En ces derniers mois de l’année, le paysan qui estive son troupeau sur les Alpages a fini de laver ses cloches et sonnailles et les repend au galetas.
Une belle occasion de regarder une fois encore ses cloches pour les montées et les désalpes, ainsi que les grelots de pâture, sonnettes, campagnards, clochettes, Morier ou autres Chamonix qui sont portés durant la saison à la montagne et font résonner une sonnerie plus légère.
Ce regard sur la perche, où est suspendu le trésor sonore maintenant silencieux de l’éleveur, lui permet de se souvenir des dates anniversaires figurant sur les cloches, souvenir d’une naissance, d’une fin d’apprentissage ou d’un anniversaire au chiffre rond. Les décorations qu’elles soient brodées sur les colliers ou empreintées dans le bronze de la cloche sont des souvenirs de l’agriculteur, de sa famille et des générations passées qui ont permis la continuité du domaine.
Aujourd’hui, les forgerons Anthony et Pierre-André Tschantz de la Forge du Camp à Bière et les fondeurs Albertano et Rovero de la Fonderie Albertano à La Sarraz perpétuent ces traditions ancestrales. Chaque jour, ils réalisent des objets campanaires de toutes tailles pour être portés par le bétail ou pour un prix d’une fête de lutte, l’anniversaire d’un syndicat d’élevage, la commémoration d’un événement joyeux ou pour la promotion de la suissitude à l’étranger, utilisée par les grandes entreprises.

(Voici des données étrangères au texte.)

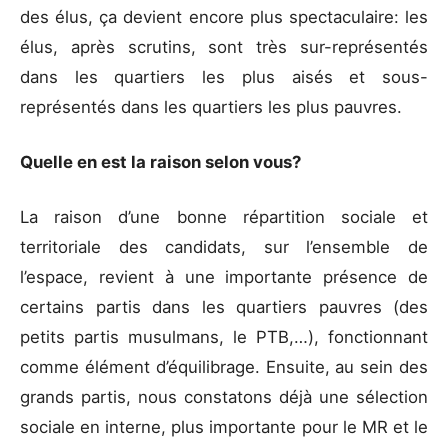
des élus, ça devient encore plus spectaculaire: les
élus, après scrutins, sont très sur-représentés
dans les quartiers les plus aisés et sous-
représentés dans les quartiers les plus pauvres.
Quelle en est la raison selon vous?
La raison d’une bonne répartition sociale et
territoriale des candidats, sur l’ensemble de
l’espace, revient à une importante présence de
certains partis dans les quartiers pauvres (des
petits partis musulmans, le PTB,…), fonctionnant
comme élément d’équilibrage. Ensuite, au sein des
grands partis, nous constatons déjà une sélection
sociale en interne, plus importante pour le MR et le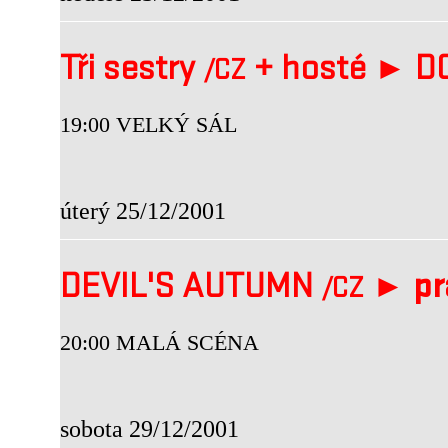
Tři sestry
+
hosté ►
DO
/CZ
19:00 VELKÝ SÁL
úterý 25/12/2001
DEVIL'S AUTUMN
►
pr
/CZ
20:00 MALÁ SCÉNA
sobota 29/12/2001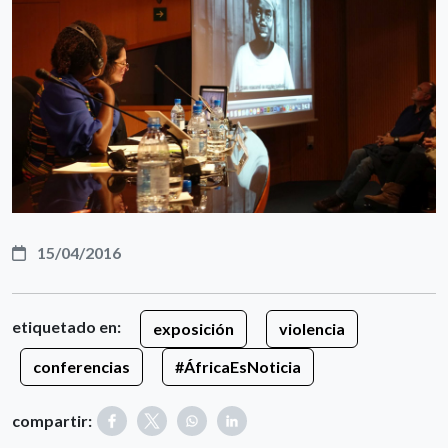
15/04/2016
etiquetado en:
exposición
violencia
conferencias
#ÁfricaEsNoticia
compartir: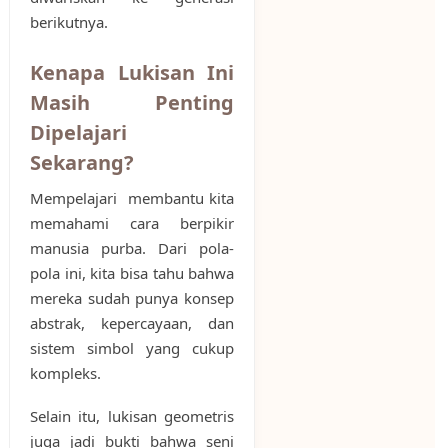
berikutnya.
Kenapa Lukisan Ini
Masih Penting
Dipelajari
Sekarang?
Mempelajari membantu kita
memahami cara berpikir
manusia purba. Dari pola-
pola ini, kita bisa tahu bahwa
mereka sudah punya konsep
abstrak, kepercayaan, dan
sistem simbol yang cukup
kompleks.
Selain itu, lukisan geometris
juga jadi bukti bahwa seni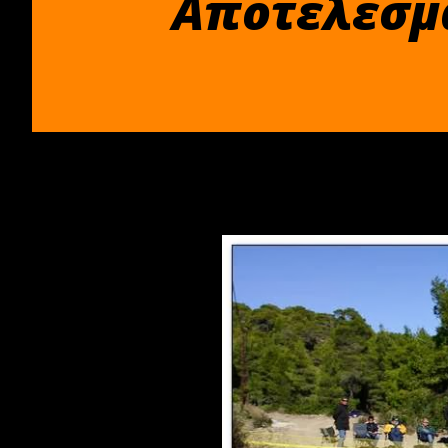
Αποτελέσμα
Δεκεμβρίου 09, 2013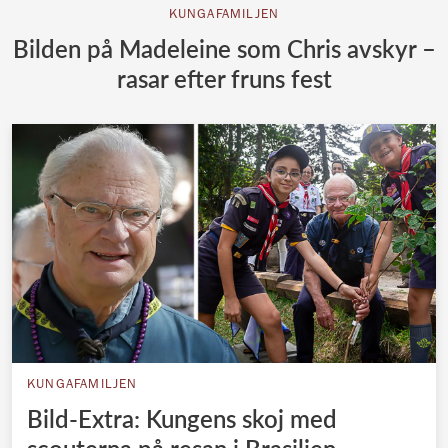
KUNGAFAMILJEN
Bilden på Madeleine som Chris avskyr –
rasar efter fruns fest
KUNGAFAMILJEN
Bild-Extra: Kungens skoj med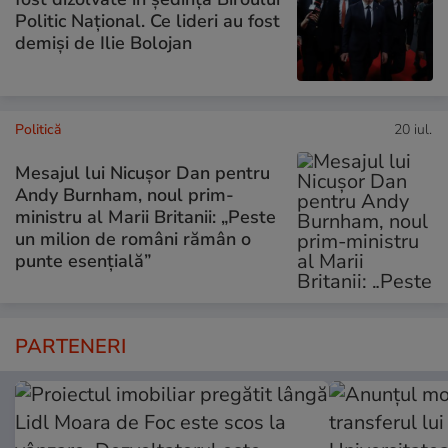
Politic Național. Ce lideri au fost
demiși de Ilie Bolojan
Politică
20 iul.
Mesajul lui Nicușor Dan pentru
Andy Burnham, noul prim-
ministru al Marii Britanii: „Peste
un milion de români rămân o
punte esențială”
PARTENERI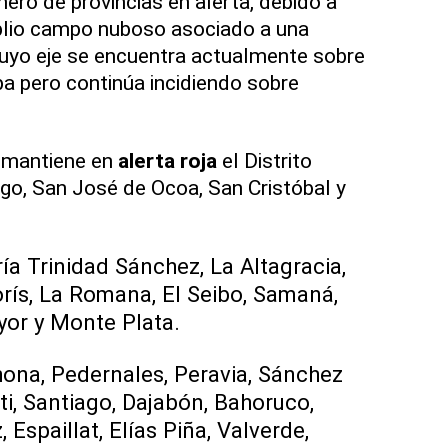
ro de provincias en alerta, debido a
lio campo nuboso asociado a una
cuyo eje se encuentra actualmente sobre
ba pero continúa incidiendo sobre
o mantiene en
alerta roja
el Distrito
go, San José de Ocoa, San Cristóbal y
ría Trinidad Sánchez, La Altagracia,
ís, La Romana, El Seibo, Samaná,
or y Monte Plata.
hona, Pedernales, Peravia, Sánchez
i, Santiago, Dajabón, Bahoruco,
Espaillat, Elías Piña, Valverde,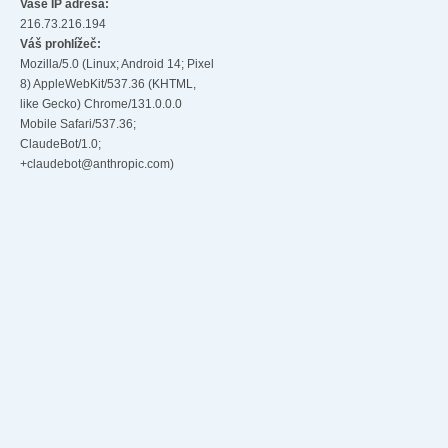
Vaše IP adresa:
216.73.216.194
Váš prohlížeč:
Mozilla/5.0 (Linux; Android 14; Pixel
8) AppleWebKit/537.36 (KHTML,
like Gecko) Chrome/131.0.0.0
Mobile Safari/537.36;
ClaudeBot/1.0;
+claudebot@anthropic.com)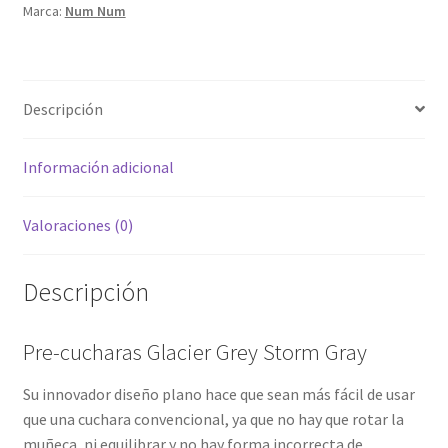
Marca:
Num Num
Descripción
Información adicional
Valoraciones (0)
Descripción
Pre-cucharas Glacier Grey Storm Gray
Su innovador diseño plano hace que sean más fácil de usar
que una cuchara convencional, ya que no hay que rotar la
muñeca, ni equilibrar y no hay forma incorrecta de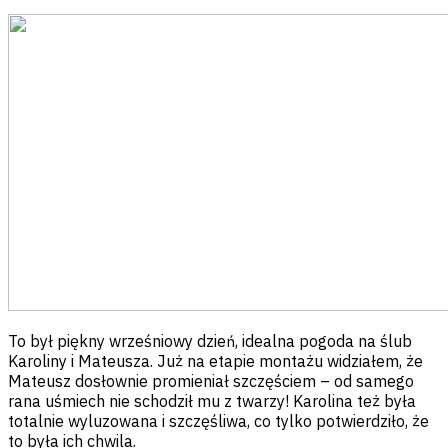
To był piękny wrześniowy dzień, idealna pogoda na ślub
Karoliny i Mateusza. Już na etapie montażu widziałem, że
Mateusz dosłownie promieniał szczęściem – od samego
rana uśmiech nie schodził mu z twarzy! Karolina też była
totalnie wyluzowana i szczęśliwa, co tylko potwierdziło, że
to była ich chwila.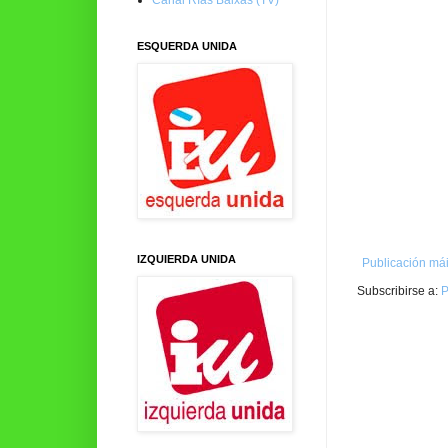
ESQUERDA UNIDA
IZQUIERDA UNIDA
Publicación mái
Subscribirse a:
P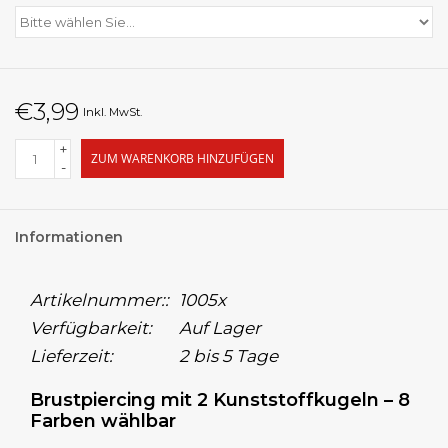
€3,99
Inkl. MwSt.
+
ZUM WARENKORB HINZUFÜGEN
-
Informationen
Artikelnummer::
1005x
Verfügbarkeit:
Auf Lager
Lieferzeit:
2 bis 5 Tage
Brustpiercing mit 2 Kunststoffkugeln – 8
Farben wählbar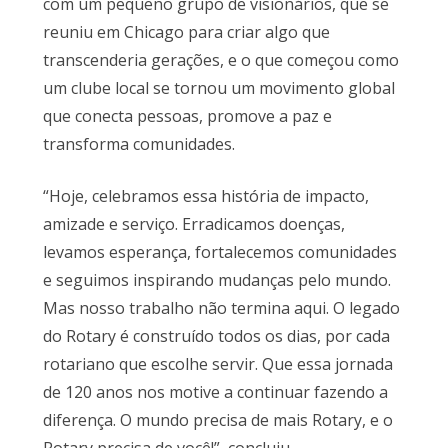
com um pequeno grupo de visionários, que se
reuniu em Chicago para criar algo que
transcenderia gerações, e o que começou como
um clube local se tornou um movimento global
que conecta pessoas, promove a paz e
transforma comunidades.
“Hoje, celebramos essa história de impacto,
amizade e serviço. Erradicamos doenças,
levamos esperança, fortalecemos comunidades
e seguimos inspirando mudanças pelo mundo.
Mas nosso trabalho não termina aqui. O legado
do Rotary é construído todos os dias, por cada
rotariano que escolhe servir. Que essa jornada
de 120 anos nos motive a continuar fazendo a
diferença. O mundo precisa de mais Rotary, e o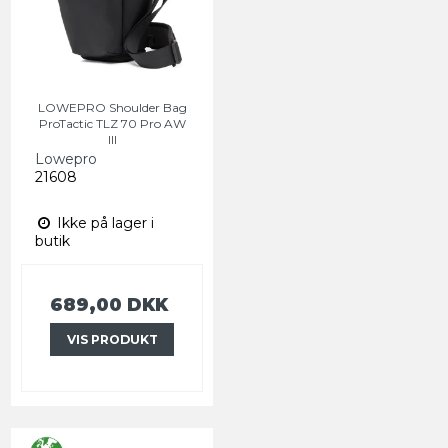
LOWEPRO Shoulder Bag
ProTactic TLZ 70 Pro AW
III
Lowepro
21608
Ikke på lager i
butik
689,00 DKK
VIS PRODUKT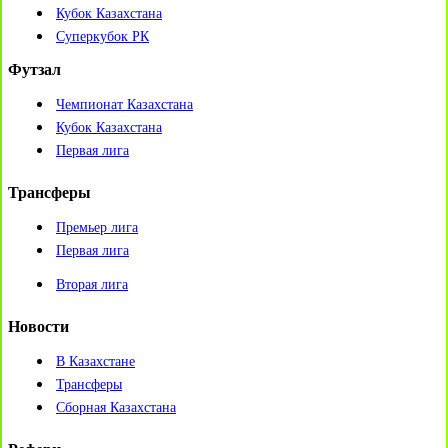
Кубок Казахстана
Суперкубок РК
Футзал
Чемпионат Казахстана
Кубок Казахстана
Первая лига
Трансферы
Премьер лига
Первая лига
Вторая лига
Новости
В Казахстане
Трансферы
Сборная Казахстана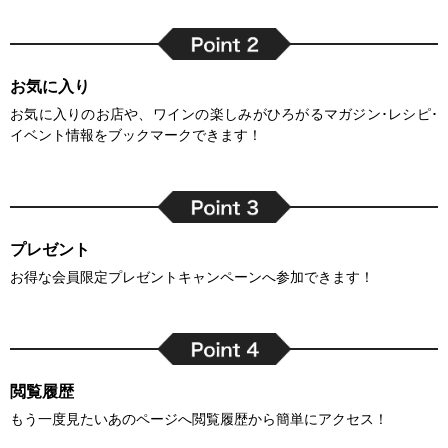
お気に入り
お気に入りのお店や、ワインの楽しみがひろがるマガジン･レシピ･
イベント情報をブックマークできます！
プレゼント
お得な会員限定プレゼントキャンペーンへ参加できます！
閲覧履歴
もう一度見たいあのページへ閲覧履歴から簡単にアクセス！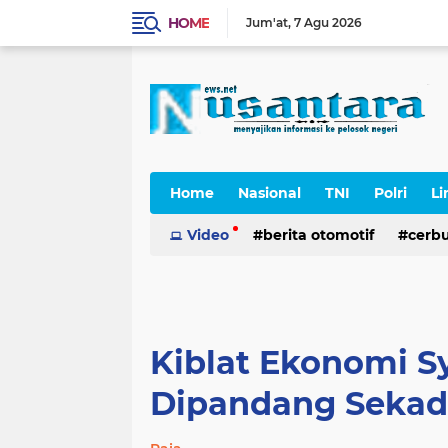
HOME
Jum'at
7 Agu 2026
Home
Nasional
TNI
Polri
Li
Cerpen
Video
berita otomotif
cerb
Kiblat Ekonomi S
Dipandang Sekad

Ces métiers du feu nécessitent un savoir-faire confidentiel qui se pratiquent encore dans toute la Suisse, grâce au travail de ces artisans de génie. La maîtrise des alliages, des températures, un outillage spécifique, le choix des matériaux, une précision minutieuse dans la pose d’un décor ou une fine soudure nécessitent des années de pratique où le dernier secret n’est pas délivré immédiatement. L’esprit de la corporation se perpétue ainsi pour ces créateurs qui se remettent en question chaque jour pour améliorer le son ou la forme et répondre ainsi aux demandes des acheteurs.
Le sellier, Frédéric Chappuis à Cuarnens décore les cloches et sonnailles et personnalise ces colliers grâce à un patient travail pour coudre et broder ces courroies où la marque du temps est souvent inscrite en dessus de la boucle. La cloche ou le toupin est prêt pour la prochaine montée et conservé à la chambre quelques mois avant de l’accrocher à la perche pour perpétuer les traditions.
Des sonnailles improbables sont quelques fois réalisées pour le plaisir ou pour montrer le talent des maîtres du feu mis au défi.
Quand le bronze et le fer s’accordent au cou des vaches et modzons, la symphonie alpestre peut débuter sur les chemins du printemps et de l’automne. Le son sourd des toupins en fer et la tintinnabulante harmonie des cloches en bronze forment ainsi un orchestre où les percussions et les mélodies s’associent pour un concert qui va rythmer la marche du troupeau, un hymne propre à chaque paysan.